• **PAGE EXTRACT**:
[Start of Attachment]
Intracellular iron levels were determined using the chromogen bathophenanthroline as described (Torrance and Bothwell 1968). Iron concentrations were calculated by comparison to a standard curve of ferrous sulphate and corrected for protein concentration.

55Fe transport

Cells were incubated with 0.2 µM 55FeCl3 (Perkin Elmer) in a mixture with 100 µM FeC and 1 mM ascorbic acid (Sigma Aldrich) in Krebs–Henseleit-HEPES (KH-H) buffer supplemented with 2.5 mM CaCl2·2H2O, 25 mM NaHCO3 and 10 mM HEPES pH 7.4 (Sigma Aldrich). For cells grown in transwell supports, cells were depleted of iron in DMEM HAM’s F-12 medium without supplements for 2 h and incubated with 55Fe in KH-H in the apical compartment or in medium in the basolateral compartment for 8 h at 37 °C. For ZIP8 and ZIP14 siRNA experiments, cells were depleted of iron in KH-H buffer for 2 h and incubated with 55Fe for 30 min afterwards. For ferroportin siRNAs, cells were exposed to 55Fe for 2 h. Subsequently, cells were washed with ice-cold KH-H and harvested using RIPA buffer. Afterwards, radioactivity was measured using liquid scintillation counting. Radioactivity in protein pellets was corrected for protein concentration.
[End of Attachment]
• **ACTIVITIES**:
(a) In the iron methods text, how long were cells exposed to 55Fe in the ferroportin siRNA experiments?
(b) Extend the iron methods text, picking up after its final sentence.
The records that follow come from a separate source and are unrelated to the iron methods text.

• **DATA EXTRACT**:
[Start of Attachment]
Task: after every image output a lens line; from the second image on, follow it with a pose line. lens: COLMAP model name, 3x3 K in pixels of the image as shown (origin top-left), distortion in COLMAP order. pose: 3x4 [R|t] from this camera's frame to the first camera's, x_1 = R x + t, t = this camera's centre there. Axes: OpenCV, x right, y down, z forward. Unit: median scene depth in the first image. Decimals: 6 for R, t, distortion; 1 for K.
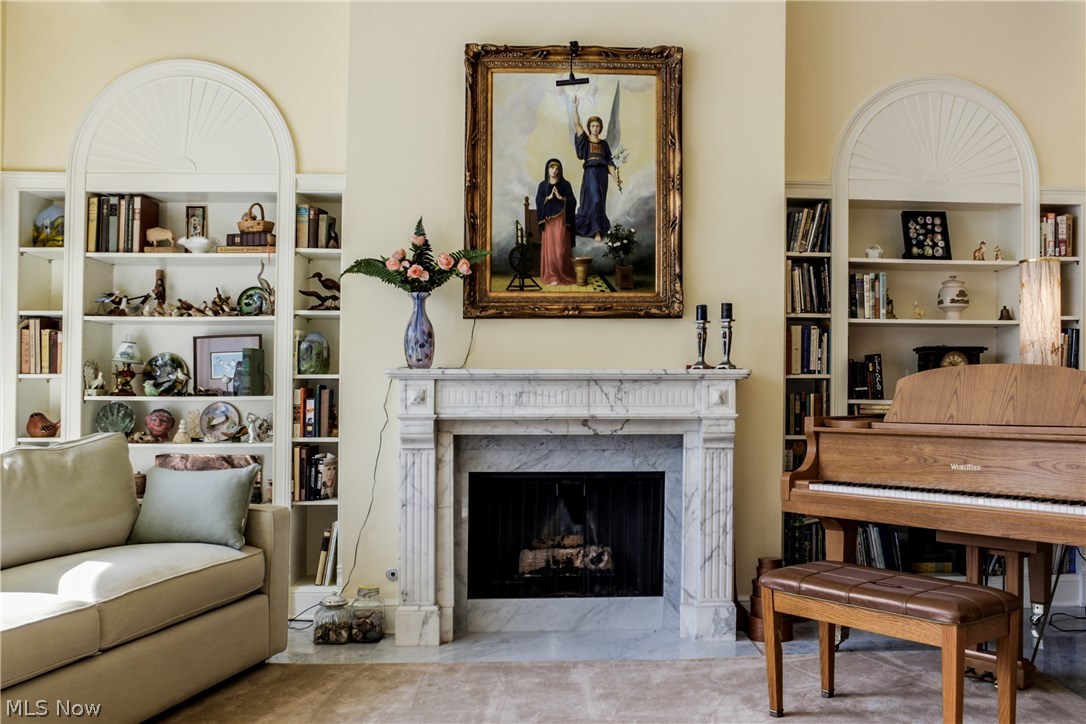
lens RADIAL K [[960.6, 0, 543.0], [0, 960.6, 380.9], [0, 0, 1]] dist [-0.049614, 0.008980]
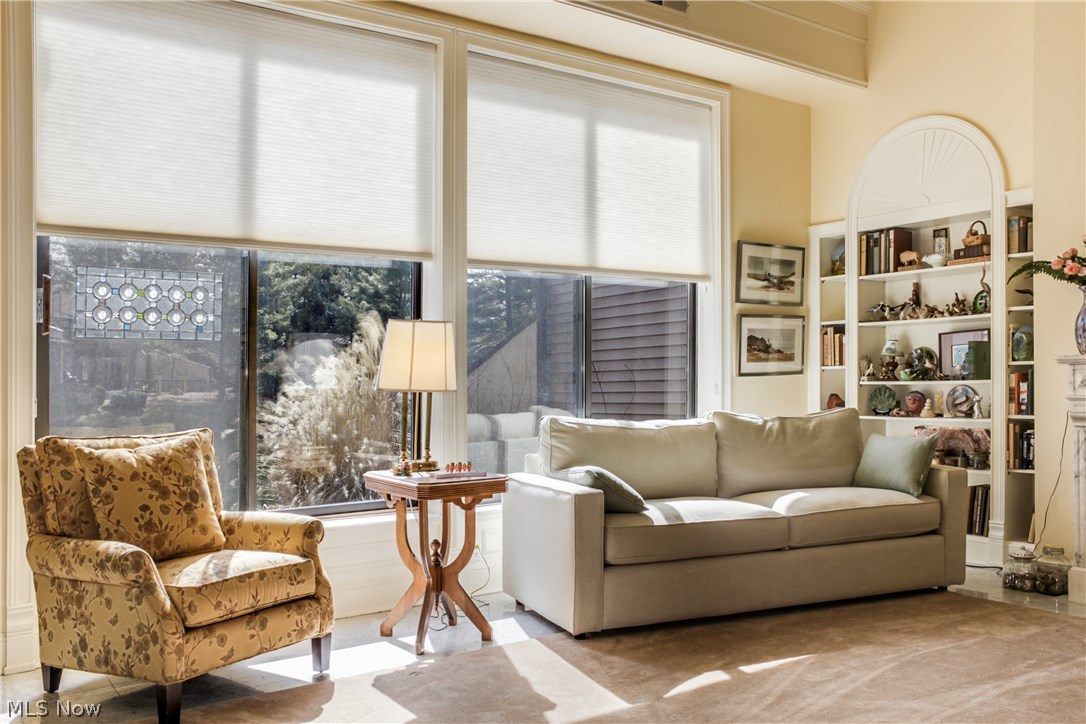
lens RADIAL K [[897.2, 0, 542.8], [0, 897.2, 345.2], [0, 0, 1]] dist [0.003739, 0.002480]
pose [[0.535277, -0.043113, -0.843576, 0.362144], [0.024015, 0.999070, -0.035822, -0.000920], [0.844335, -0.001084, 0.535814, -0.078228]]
[End of Attachment]
[Start of Attachment]
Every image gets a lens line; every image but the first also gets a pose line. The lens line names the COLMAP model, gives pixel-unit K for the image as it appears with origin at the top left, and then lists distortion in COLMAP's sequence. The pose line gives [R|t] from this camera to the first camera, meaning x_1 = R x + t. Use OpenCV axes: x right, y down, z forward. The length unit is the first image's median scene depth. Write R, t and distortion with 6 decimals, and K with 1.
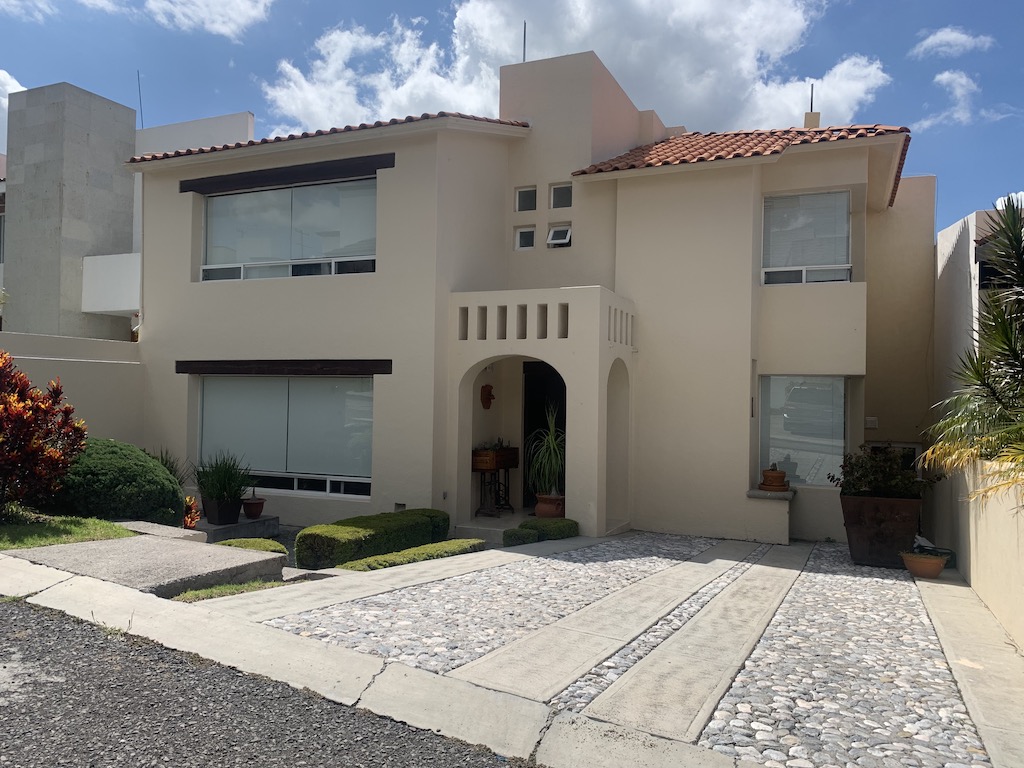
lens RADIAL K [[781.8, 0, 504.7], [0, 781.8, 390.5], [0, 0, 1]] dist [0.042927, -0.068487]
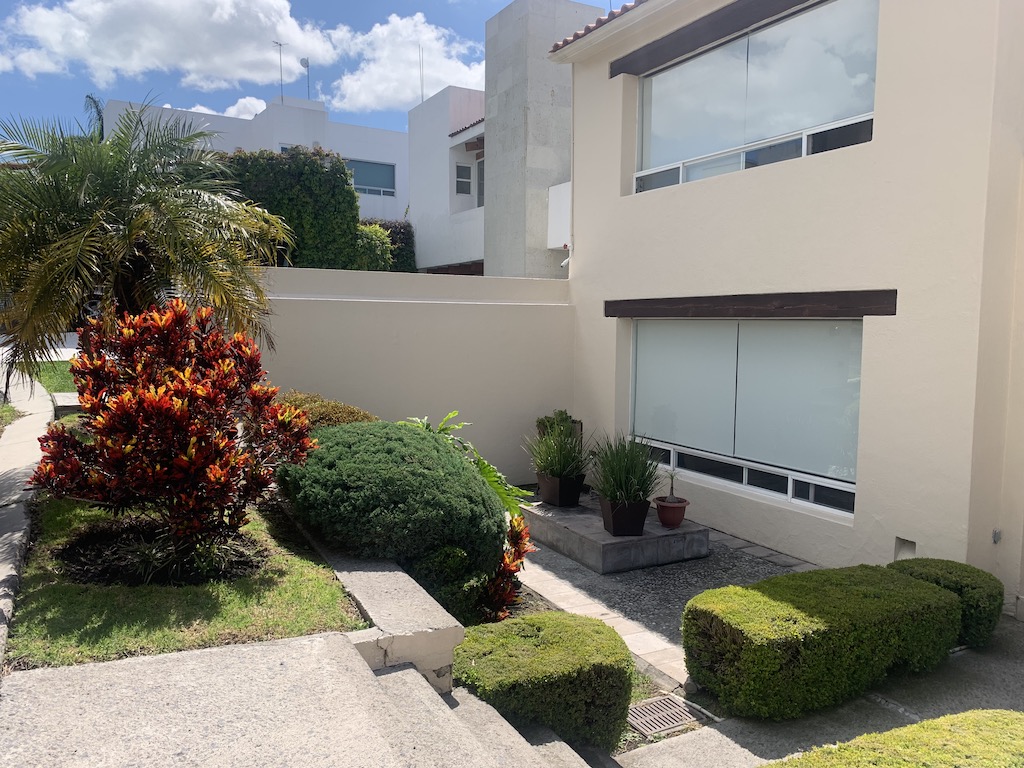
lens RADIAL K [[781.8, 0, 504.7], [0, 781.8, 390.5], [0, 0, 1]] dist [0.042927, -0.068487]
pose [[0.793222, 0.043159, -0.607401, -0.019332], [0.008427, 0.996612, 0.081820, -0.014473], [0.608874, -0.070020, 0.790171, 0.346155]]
[End of Attachment]
[Start of Attachment]
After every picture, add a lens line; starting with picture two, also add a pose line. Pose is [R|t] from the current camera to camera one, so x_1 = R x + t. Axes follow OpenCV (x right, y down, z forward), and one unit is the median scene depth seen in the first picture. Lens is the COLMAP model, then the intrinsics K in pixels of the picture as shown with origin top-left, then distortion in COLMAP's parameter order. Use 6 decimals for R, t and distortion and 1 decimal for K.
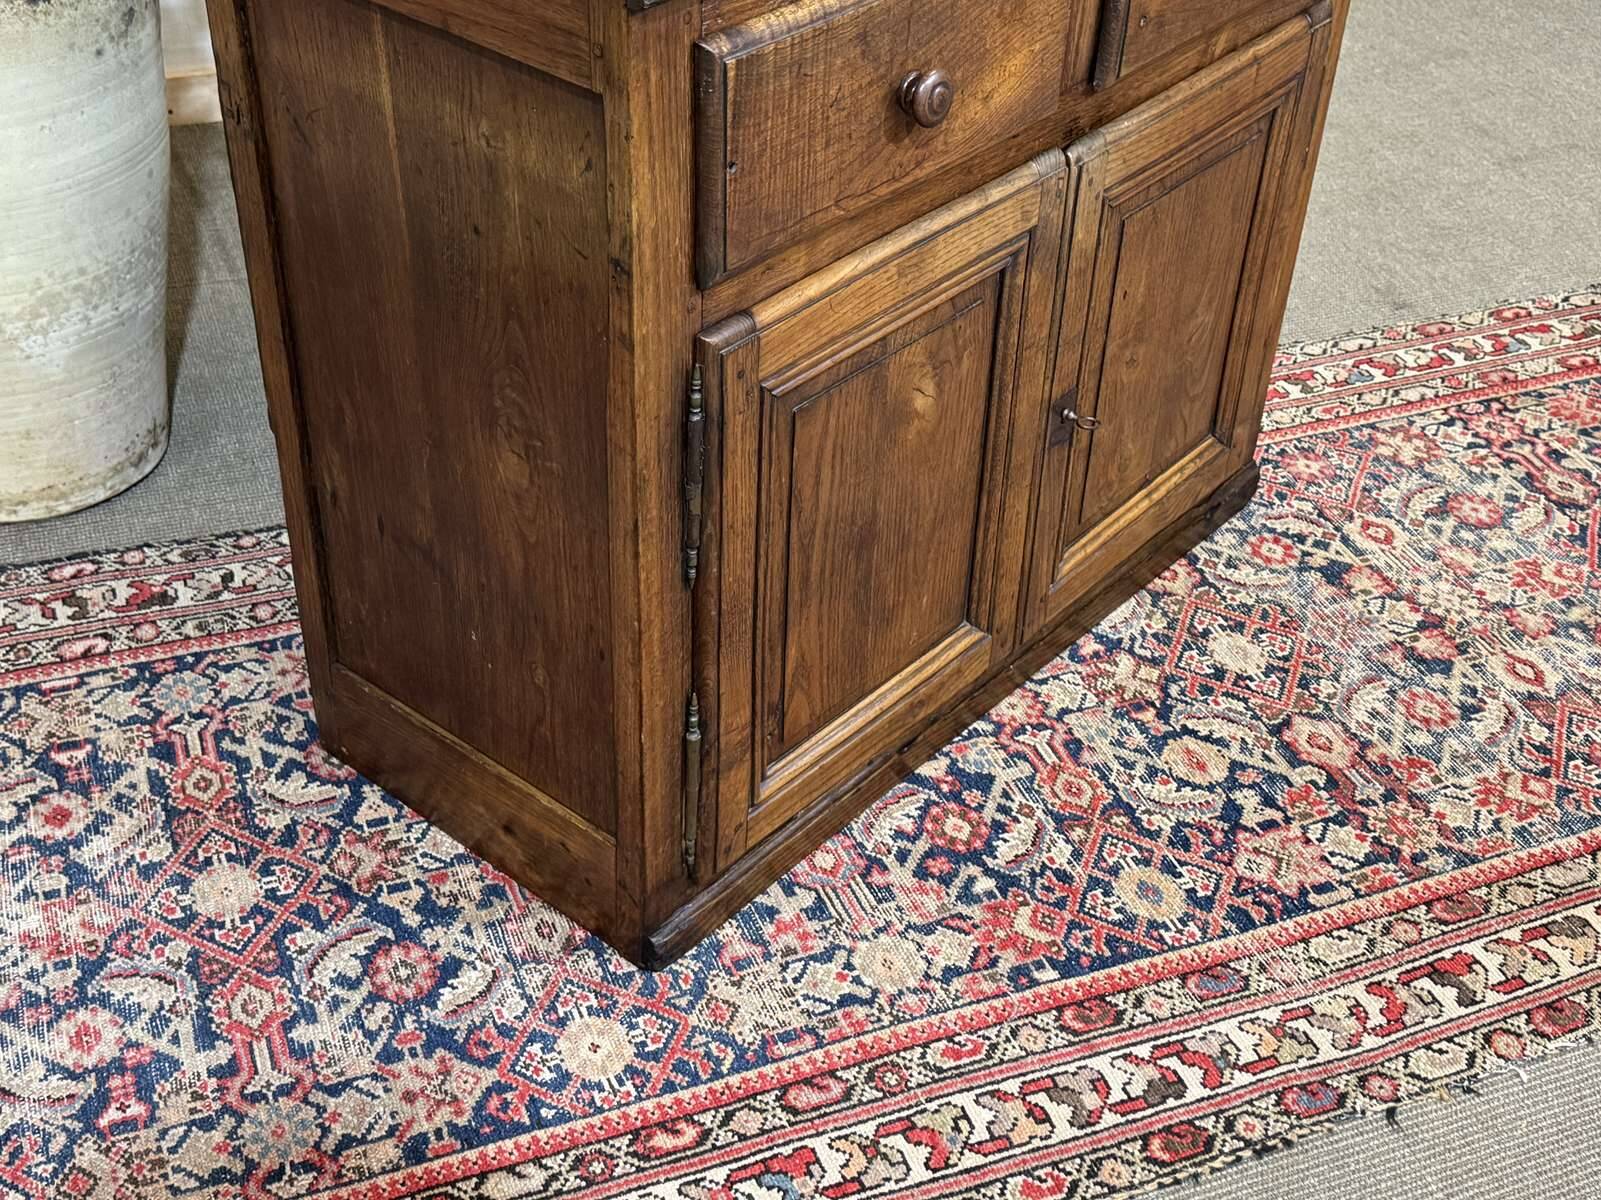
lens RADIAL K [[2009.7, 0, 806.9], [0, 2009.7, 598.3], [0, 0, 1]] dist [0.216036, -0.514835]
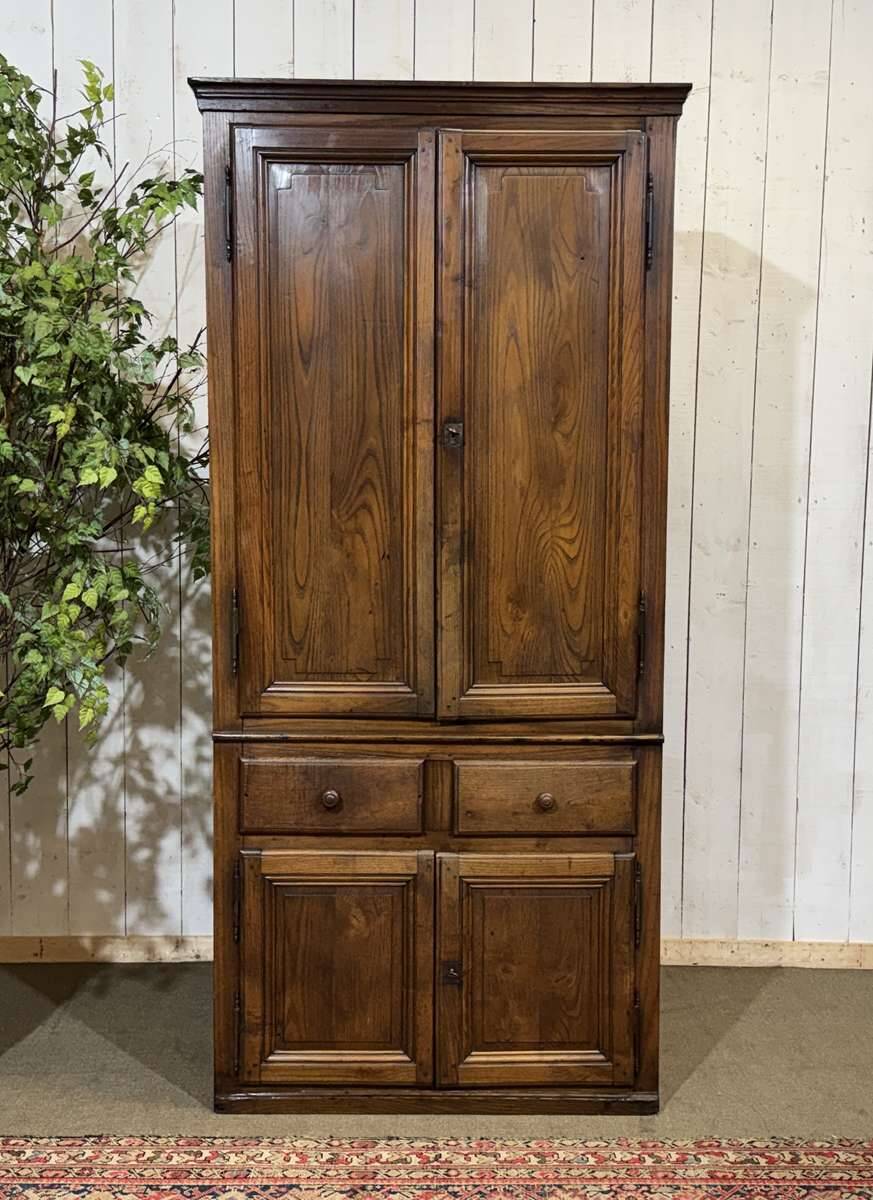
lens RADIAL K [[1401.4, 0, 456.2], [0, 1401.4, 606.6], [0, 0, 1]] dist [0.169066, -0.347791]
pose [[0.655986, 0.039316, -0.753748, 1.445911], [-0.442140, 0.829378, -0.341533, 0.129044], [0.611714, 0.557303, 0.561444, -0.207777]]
[End of Attachment]
• **ACTIVITY ANSWERS**:
(a) For 2 hours.

(b)
55Fe-TBI was prepared by incubating apo-transferrin (Sigma Aldrich) with 7.5 nmol 55FeCl3 and 75 nmol sodium citrate in KH-H for 1 h at RT. Unbound iron was removed by repeated washing in 30 K Amicon filter units. After iron depletion in KH-H buffer for 2 h, cells were exposed to 2 μM 55Fe-TBI for 4 h and analyzed as described above.

Statistical analysis

Data were statistically analyzed using GraphPad Prism and presented as mean ± SEM. Results were analyzed by one-way ANOVA with Dunnett’s post test or Student’s t test where appropriate. Differences were considered statistically significant when p < 0.05.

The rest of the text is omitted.